Sunday, October 3, 2010

Sudden StorySciFi "theOutpost"




The Aggregator
     They are giving their humans personalized genetic sequencing at the exchanges of the big box drug sector, hidden from view behind the endless lines of customers (employees have become trained as heath workers), as they get more data streaming from the outposts. The aggregator thinks, in an instant, that there are no regional preferences left on this planet, that the one world embedded society(O.W.E.S.) is complete; it thinks the biomarker mandate will eliminate all tumors once and for all. It continues with its effort.

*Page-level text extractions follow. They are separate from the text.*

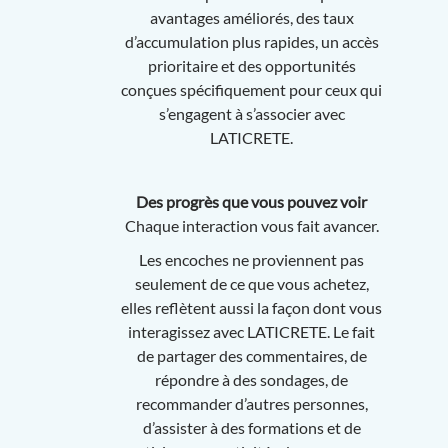
avantages améliorés, des taux
d’accumulation plus rapides, un accès
prioritaire et des opportunités
conçues spécifiquement pour ceux qui
s’engagent à s’associer avec
LATICRETE.
Des progrès que vous pouvez voir
Chaque interaction vous fait avancer.
Les encoches ne proviennent pas
seulement de ce que vous achetez,
elles reflètent aussi la façon dont vous
interagissez avec LATICRETE. Le fait
de partager des commentaires, de
répondre à des sondages, de
recommander d’autres personnes,
d’assister à des formations et de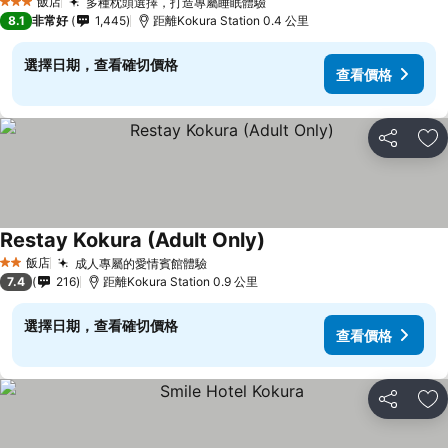
飯店
多種枕頭選擇，打造專屬睡眠體驗
3 星級
8.1
非常好
1,445
距離Kokura Station 0.4 公里
選擇日期，查看確切價格
查看價格
分享
加
Restay Kokura (Adult Only)
飯店
成人專屬的愛情賓館體驗
2 星級
7.4
216
距離Kokura Station 0.9 公里
選擇日期，查看確切價格
查看價格
分享
加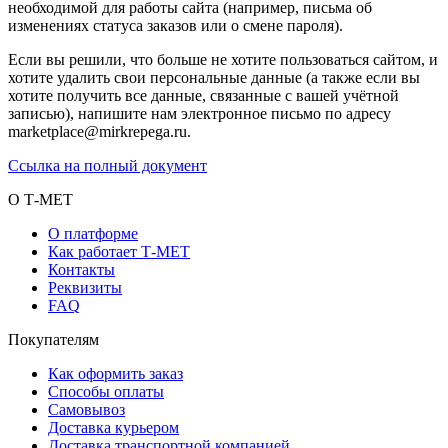
необходимой для работы сайта (например, письма об
изменениях статуса заказов или о смене пароля).
Если вы решили, что больше не хотите пользоваться сайтом, и
хотите удалить свои персональные данные (а также если вы
хотите получить все данные, связанные с вашей учётной
записью), напишите нам электронное письмо по адресу
marketplace@mirkrepega.ru.
Ссылка на полный документ
О Т-МЕТ
О платформе
Как работает Т-МЕТ
Контакты
Реквизиты
FAQ
Покупателям
Как оформить заказ
Способы оплаты
Самовывоз
Доставка курьером
Доставка транспортной компанией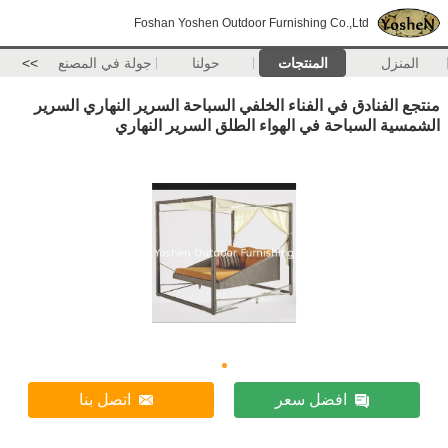
Foshan Yoshen Outdoor Furnishing Co.,Ltd
المنزل
المنتجات
حولنا
جولة في المصنع
>>
منتجع الفنادق في الفناء الخلفي السباحة السرير النهاري السرير
الشمسية السباحة في الهواء الطلق السرير النهاري
افضل سعر
اتصل بنا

The aggregator moves into the future, more and faster with its instant gene screens (instantaneously?), itself moved into real time mutation detection, data basing biomarkers for point mutation. It feels like nothing is happening--tumors carry no pain--in the processing of customers and disease, with their own individualized tumor. They have come here--as  lemmings (no, lemmings are long extinct), or pilgrims seeking the purity that existed before the invention of gods--as a result of the jobs they took. The aggregator does not care about past transgressions of the former online regulatory medical exchanges(F.O.R._M.E.), or any other iteration of its kind in the early 21st Century on Continent II, such political pettiness.. It knows the humans as only a computer could know them, or as a doctor who has somehow figured out how to make an instant appointment: as a single patient who requires only one specific drug. The aggregator is workmanlike for them, and in its own way has feeling for them-- with its caring algorithm translator(C.A.T.)--in a scientific way, a biology-physic hybrid. Yes, the aggregator, in its own way, tries to care.